Such are its relations to society at large; such its external work.
As to its inner life, we feel assured that, had the Young Men's Christian Association no other object than the improvement of its own members, this alone would render it worthy of the sympathy and support of every youth of generous feelings and honourable principles; for such is the nature of its organization that it calls into play and develops the finest social qualities of our nature; it throws young men together in such a way as to excite the kindest interest in each other, to soften and break down prejudices, and to awaken sentiments of mutual esteem and friendship.
Unlike other associations among young men which sometimes lead to rivalries and discord, -to the encouragement of coarse and vulgar manners, to the indulgence of a taste for low and degrading pleasures, and to the formation perhaps of dissipated habits,—the intercourse which results from this association is all elevating, pure, and refining. It tends to repress whatever is rude, selfish, and sensual, and to give development to all that is disinterested, generous, and manly; for around all of its meetings, even those which are merely literary and most unreservedly social, there is thrown the gentle and sweetly-constraining influence of our common Christianity; and in all the genial flow of youthful spirits, in all the collision of mind with mind, while there is every thing in the ardour and spirit and glow of the intercourse to make it plain that it is a young men's association, still, it is never forgotten that it is a young men's Christian association.

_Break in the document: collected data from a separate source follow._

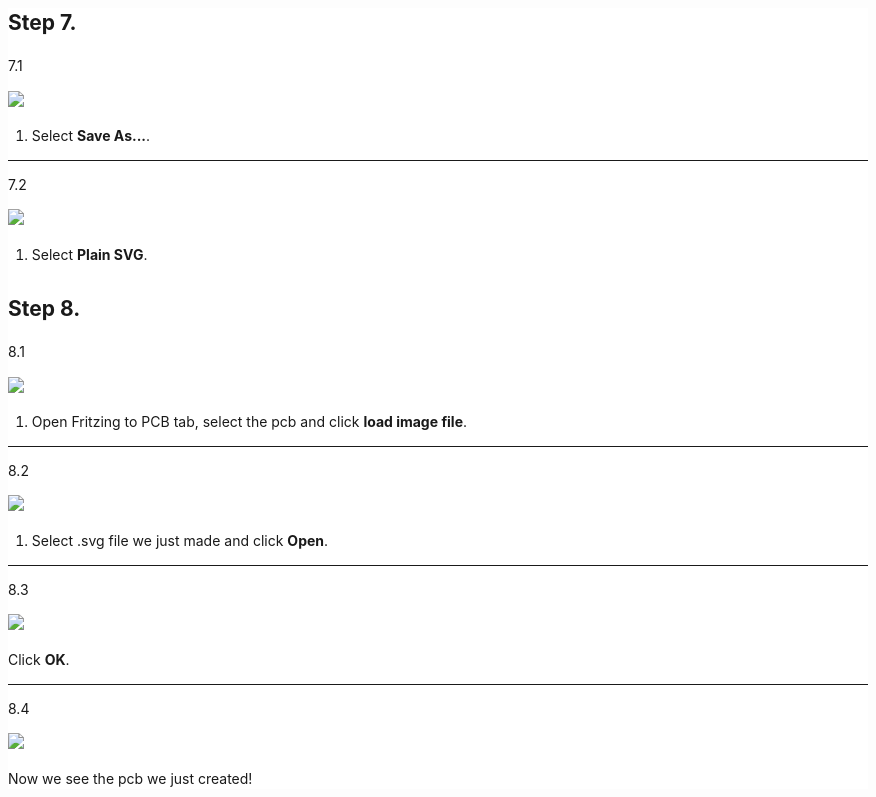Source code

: ## Step 7.
7.1

![](https://github.com/duff2013/Fritzing-Custom-PCB-HowTo/blob/master/img/7.1.png)

1. Select **Save As...**.

---
7.2

![](https://github.com/duff2013/Fritzing-Custom-PCB-HowTo/blob/master/img/7.2.png)

1. Select **Plain SVG**.

## Step 8.
8.1

![](https://github.com/duff2013/Fritzing-Custom-PCB-HowTo/blob/master/img/8.1.png)

1. Open Fritzing to PCB tab, select the pcb and click **load image file**.

---
8.2

![](https://github.com/duff2013/Fritzing-Custom-PCB-HowTo/blob/master/img/8.2.png)

1. Select .svg file we just made and click **Open**.

---
8.3

![](https://github.com/duff2013/Fritzing-Custom-PCB-HowTo/blob/master/img/8.3.png)

Click **OK**. 

---
8.4

![](https://github.com/duff2013/Fritzing-Custom-PCB-HowTo/blob/master/img/8.4.png)

Now we see the pcb we just created!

For the entertainment and profit of its members it has established a library and reading-room; it has its meetings for friendly intercourse, its rhetorical society for literary exercises and forensic discussions, its meetings for business and its meetings for prayer; and, in addition to these means of mental and spirtual improvement, it has formed another circle for the study of the Holy Scriptures. On every Thursday night the Hall of the Association is thrown open to all who are willing to attend informal lectures and examinations on portions of Scripture selected for the occasion. This class is under the direction of one of the pastors of the city; and any young man who desires to become a member of it is at liberty to do so, whether he is a member of any church or not, and whether he is a member of the Association or not.